Dataset records START

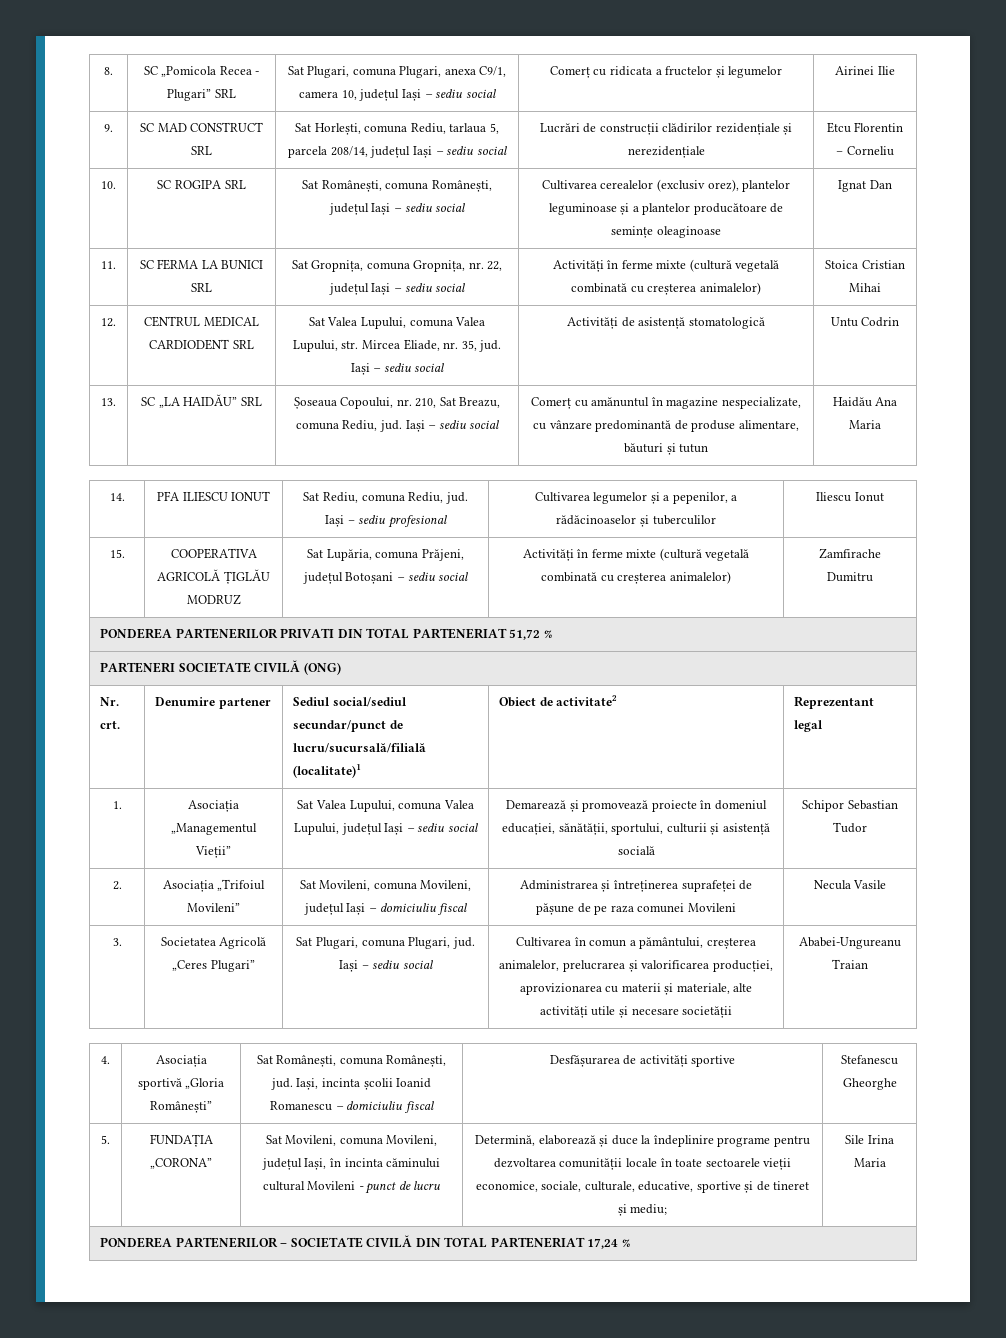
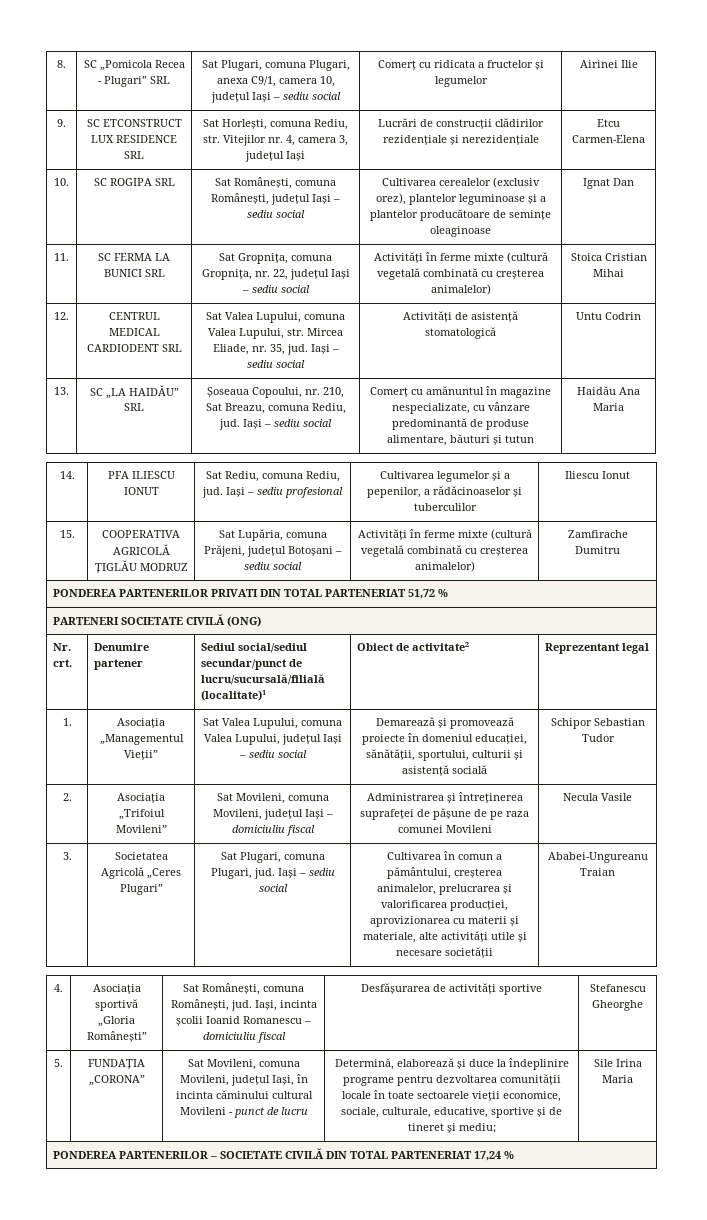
[157,122,264,132] MAD CONSTRUCT -> [102,119,182,127] [91,135,177,143] ETCONSTRUCT LUX RESIDENCE
[449,123,499,134] [288,146,508,158] tarlaua 5, parcela 208/14, județul Iași – sediu social -> [203,135,348,146] [245,151,305,162] str. Vitejilor nr. 4, camera 3, județul Iași
[854,122,904,132] [836,146,894,156] Florentin – Corneliu -> [572,135,645,143] Carmen-Elena

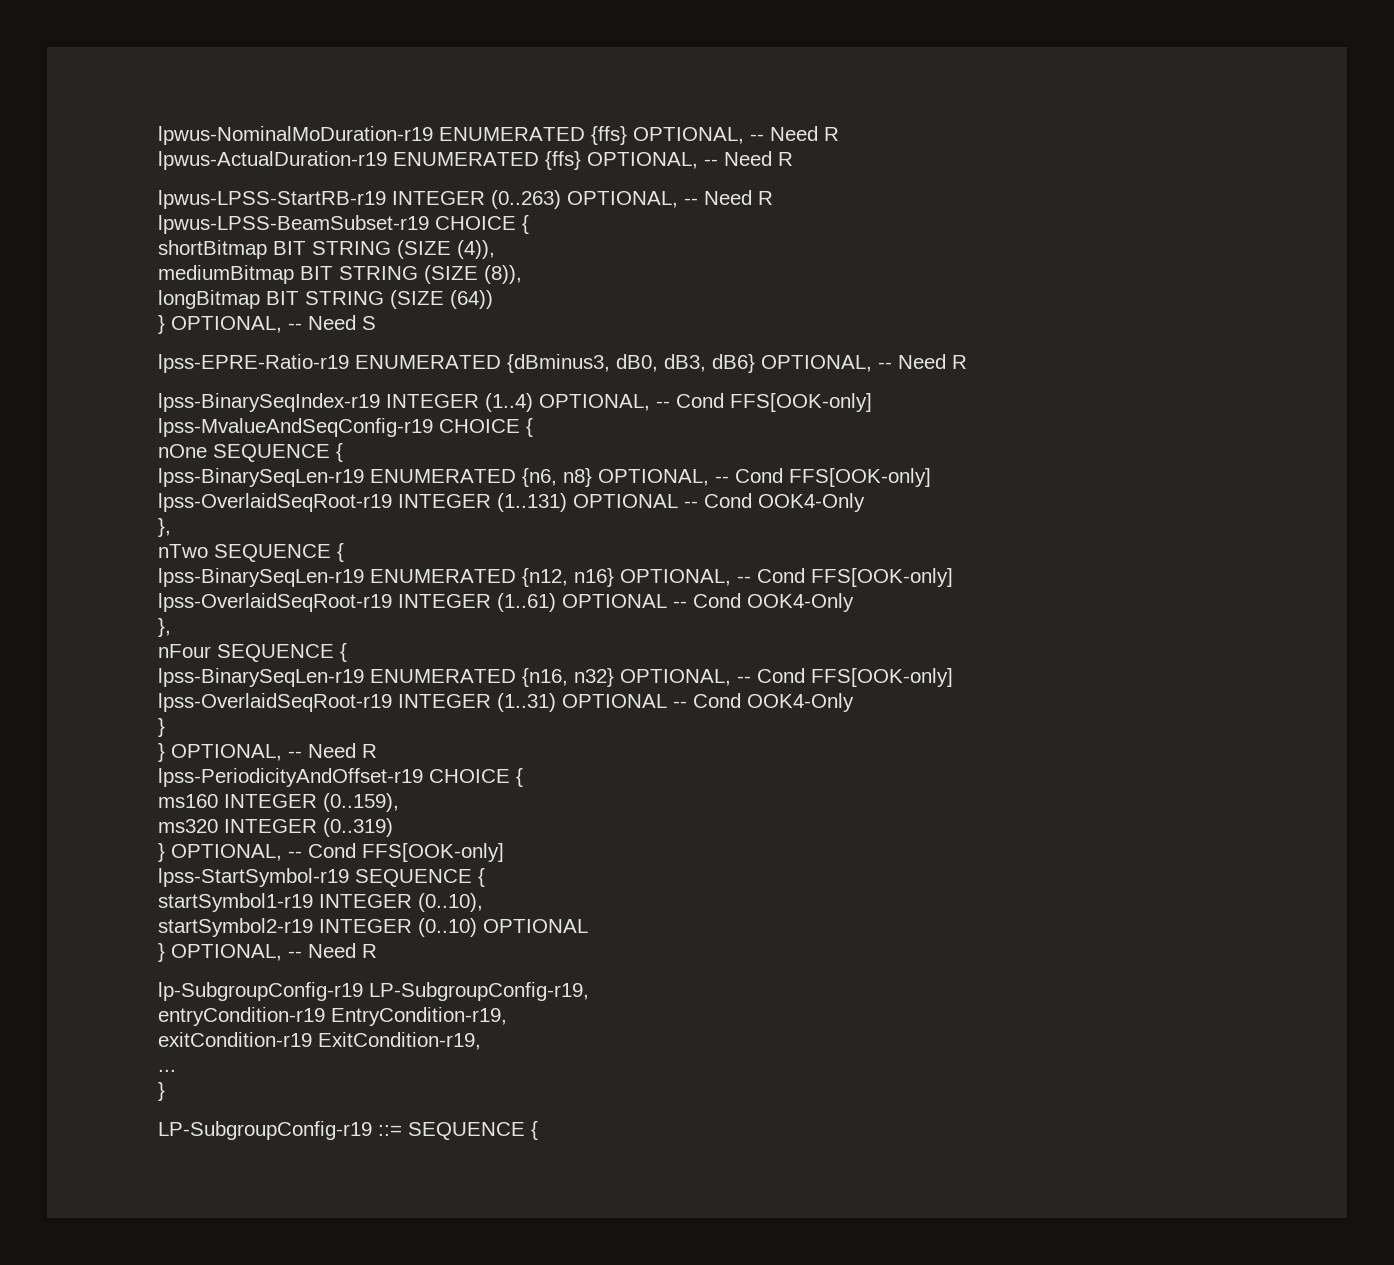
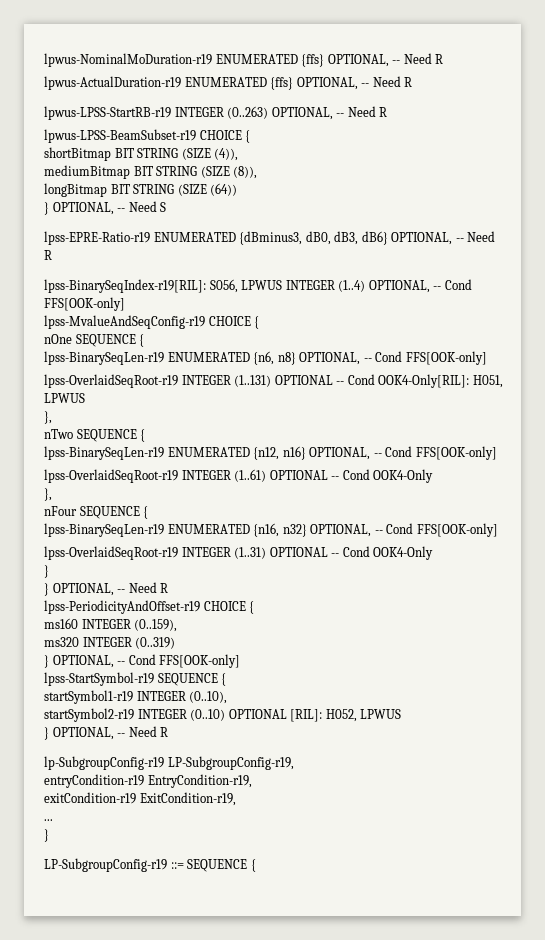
[158,393,380,412] lpss-BinarySeqIndex-r19 -> [44,279,283,293] lpss-BinarySeqIndex-r19[RIL]: S056, LPWUS
[758,493,865,512] OOK4-Only -> [378,374,503,388] [44,393,85,403] OOK4-Only[RIL]: H051, LPWUS
(588, 926) none -> [290,709,402,722] [RIL]: H052, LPWUS

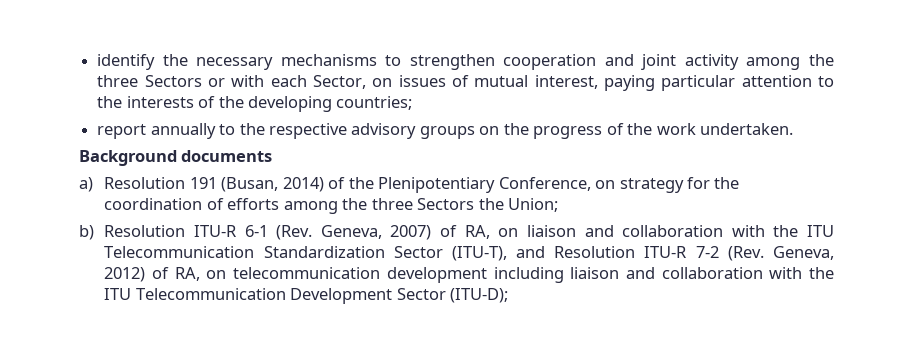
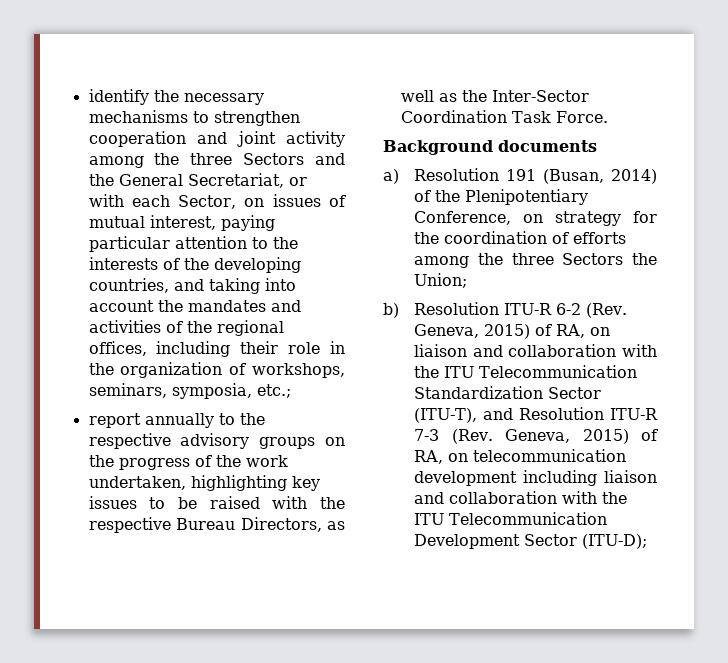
(202, 81) none -> [315,153,345,165] [88,173,284,188] and the General Secretariat,
[336,96,413,110] countries; -> [88,278,296,294] [88,300,301,312] [88,320,284,336] [88,341,345,357] [88,362,345,378] [88,383,291,399] countries, and taking into account the mandates and activities of the regional offices, including their role in the organization of workshops, seminars, symposia, etc.;
[700,123,794,135] undertaken. -> [88,475,320,491] [88,496,345,509] [88,517,345,533] [400,90,589,102] [400,110,608,123] undertaken, highlighting key issues to be raised with the respective Bureau Directors, as well as the Inter-Sector Coordination Task Force.
[244,225,432,240] 6-1 (Rev. Geneva, 2007) -> [556,303,628,318] [414,324,531,339] 6-2 (Rev. Geneva, 2015)
[695,246,834,261] [104,267,146,282] 7-2 (Rev. Geneva, 2012) -> [414,429,629,444] 7-3 (Rev. Geneva, 2015)

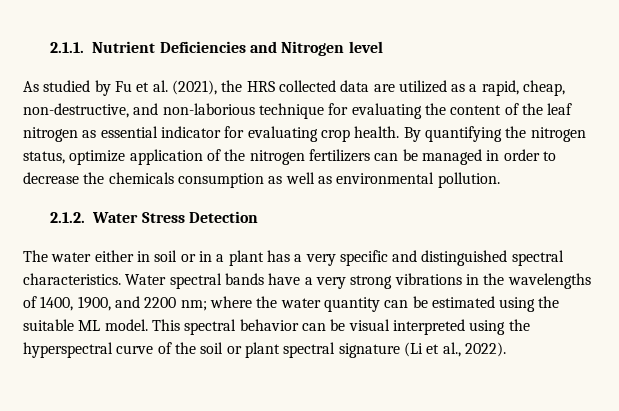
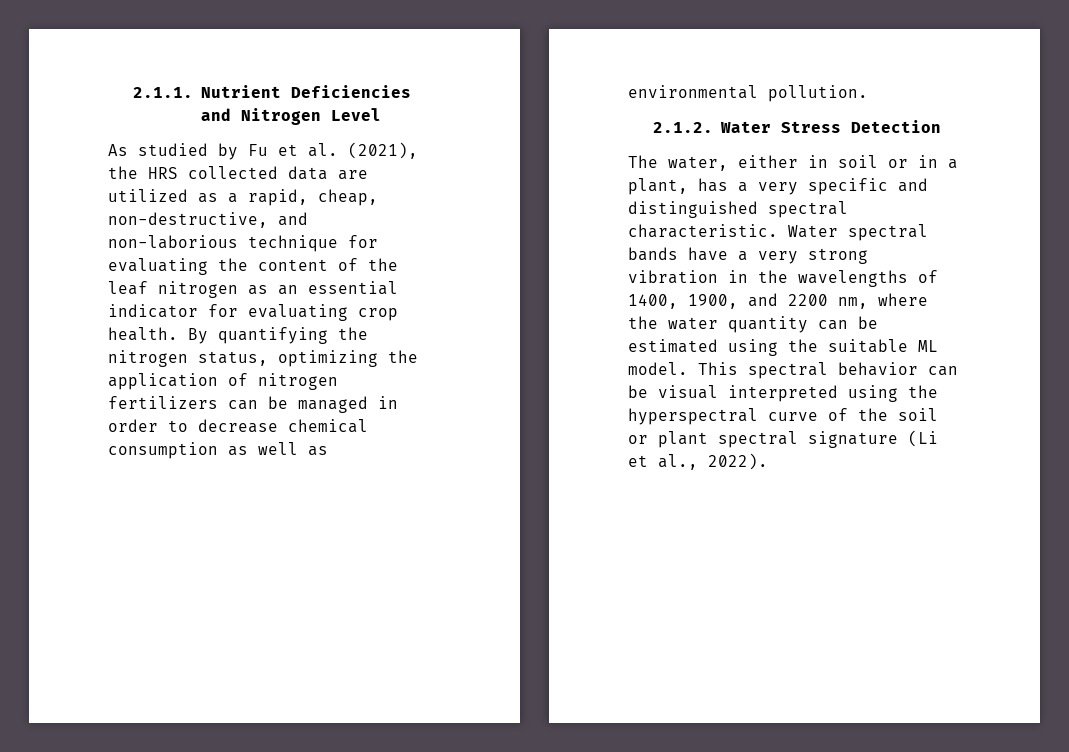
[348,41,383,53] level -> [330,108,381,121] Level
(97, 134) none -> [278,285,298,295] an
[69,150,126,165] optimize -> [278,350,418,367] optimizing the
[224,149,246,161] the -> (248, 379) none
[83,172,174,184] the chemicals -> [288,419,368,433] chemical
[51,252,92,262] water -> [668,156,728,171] water,
[228,250,264,266] plant -> [628,178,688,195] plant,
[23,273,121,285] characteristics. -> [628,224,778,238] characteristic.
[394,273,462,285] vibrations -> [628,270,718,284] vibration
[180,300,207,311] nm; -> [838,297,868,309] nm,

Dataset records END

Required work: In the records above, find every line with the word "Geneva" and copy it.

Solution to this task:
[244,225,432,240] 6-1 (Rev. Geneva, 2007) -> [556,303,628,318] [414,324,531,339] 6-2 (Rev. Geneva, 2015)
[695,246,834,261] [104,267,146,282] 7-2 (Rev. Geneva, 2012) -> [414,429,629,444] 7-3 (Rev. Geneva, 2015)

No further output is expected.